Quizás el logro más importante de la Cuarta Transformación, a un año de haber triunfado en las elecciones, es el uso generalizado del término 4T. El hecho de que tanto simpatizantes como detractores en los medios, los partidos de oposición y la comentocracia recurran a ese término todos los días es un triunfo cultural para el movimiento que encabeza López Obrador.

No solo es una prueba de la extraordinaria capacidad de este presidente para hacernos hablar en su lenguaje. También es una demostración de que, dentro de la propia sociedad, se conquistó la idea de que hay un antes y un después, que no hay un lugar al que podamos volver, que el cambio es posible. Muchos pensamos que se trata de un cambio en un sentido de mayor justicia social.

De entrada, sería interesante que quienes hace un año auguraban el desastre ensayen una autocrítica. Que nos expliquen cómo es que repetían que AMLO generaría un desastre económico y una ruptura con el sector empresarial, cuando hoy tenemos disciplina fiscal o una inflación más baja.

O cómo es que pronosticaban el fin de la separación de poderes y un gobierno autocrático y hoy vemos incluso a legisladores oficialistas como Monreal o Muñoz Ledo ejercer abiertamente la crítica como parte de un Poder Legislativo que se comporta con más autonomía que en administraciones anteriores.

Dentro de los avances de este periodo están la reforma laboral que permitirá la libre sindicalización, los derechos de las trabajadoras del hogar, la existencia de una política de apoyo a la juventud, el incremento del salario mínimo, la política social que está orientando una cantidad de recursos sin precedentes a programas sociales y el combate a los excesos y lujos del sector público.

En lo político, hay un mayor escrutinio del poder público a través de las mañaneras y otros ejercicios que nos han llevado a una deliberación pública mucho más intensa, una donde estamos discutiendo todo permanentemente. La política ya no es solo una cosa de expertos, ni únicamente de quienes reclaman ser “los inteligentes” para convertirse en una cosa de todos.

Pero los problemas también se han multiplicado. En algunos ámbitos hay una herencia maldita, en otros el gobierno los ha agudizado. El gran talón de Aquiles es una economía al borde de la recesión. No es sencillo revertir décadas de crecimiento mediocre, pero también es un hecho que este gobierno ha frenado la inversión pública y los grandes proyectos de infraestructura —a pesar de los enunciados declarativos— todavía no arrancan.
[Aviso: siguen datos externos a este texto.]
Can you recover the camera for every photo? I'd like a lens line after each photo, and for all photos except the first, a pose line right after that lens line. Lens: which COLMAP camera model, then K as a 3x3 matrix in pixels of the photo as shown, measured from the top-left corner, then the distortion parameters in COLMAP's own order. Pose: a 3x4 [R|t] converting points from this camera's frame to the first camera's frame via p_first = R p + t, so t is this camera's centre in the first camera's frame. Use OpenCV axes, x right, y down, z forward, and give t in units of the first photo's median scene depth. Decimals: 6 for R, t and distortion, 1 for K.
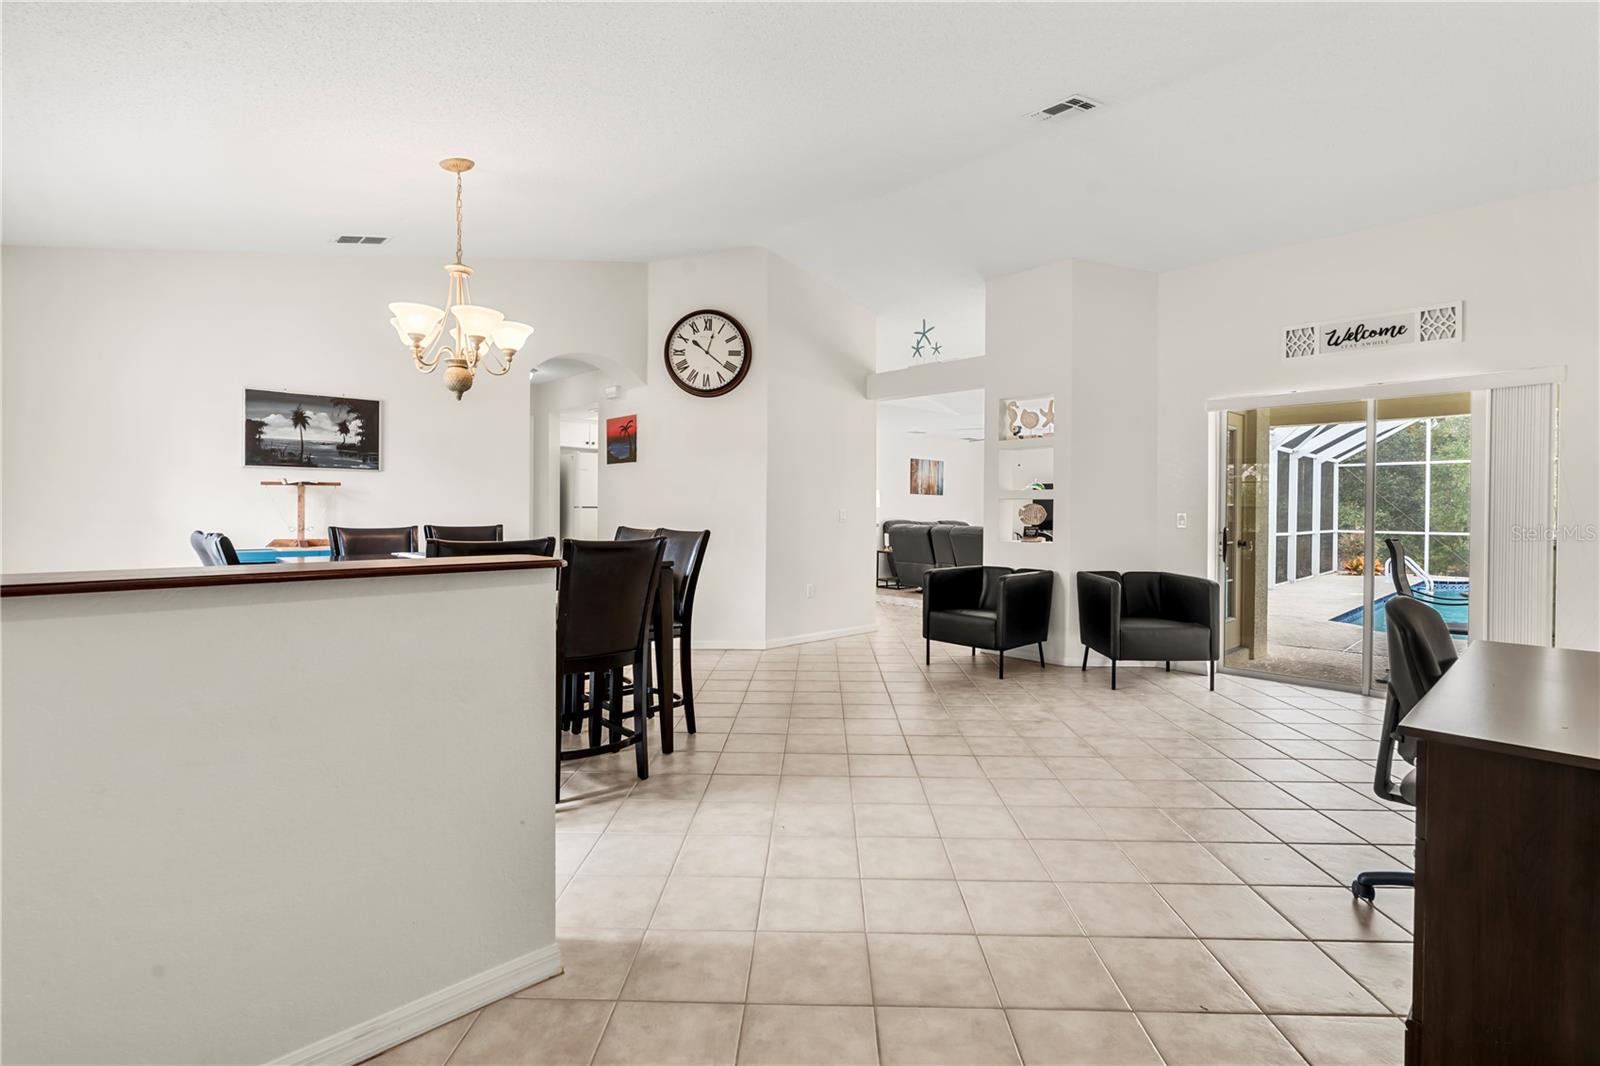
lens RADIAL K [[741.8, 0, 799.7], [0, 741.8, 509.2], [0, 0, 1]] dist [-0.002256, 0.000519]
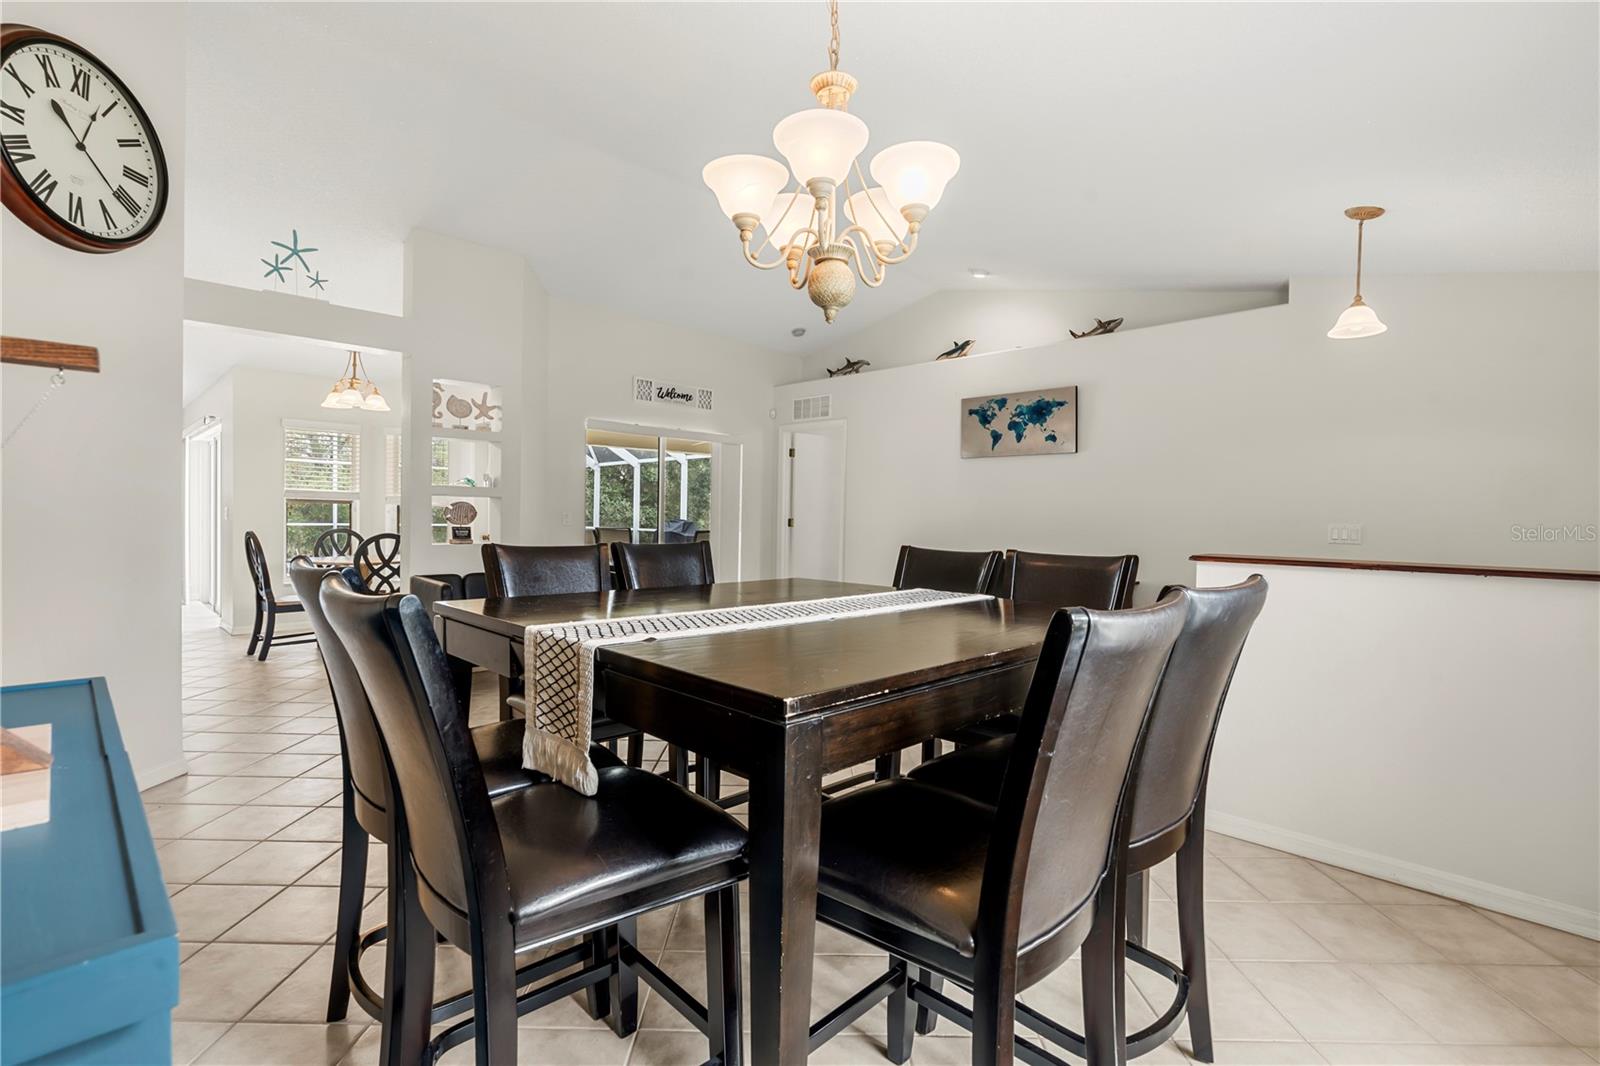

La violencia no ha logrado reducirse significativamente y el gobierno, más allá de la creación de la Guardia Nacional, no parece haberse tomado suficientemente en serio la necesidad de contar con una estrategia sólida de combate a la inseguridad.

Sabíamos que López Obrador no simpatizaba con la tecnocracia, pero probablemente no contábamos con que el presidente —o una parte de su equipo (?)— parece despreciar también la técnica. Algunas decisiones tomadas a gran velocidad, sin diagnósticos ni una planeación adecuada han sido problemáticas.

La idea de que el sector público está implosionando y la austeridad republicana ha terminado por traducirse hasta en falta de medicinas en los hospitales —cierta o no— ha generado un impacto en la opinión pública que podría perjudicar a la administración.

La política austericida desconcierta, en particular, porque por momentos no sabemos cuál es su objetivo último, la razón del sacrificio. ¿Se trata de reducir gasto superfluo, duplicidades y estructuras ociosas para redirigir recursos hacia programas sociales a la manera de una política redistributiva moderada, capaz incluso de fomentar el mercado interno? ¿O se trata —en una apuesta de éxito incierto— para rescatar a Pemex y convertirlo en una palanca del desarrollo nacional, una de las grandes obsesiones de López Obrador?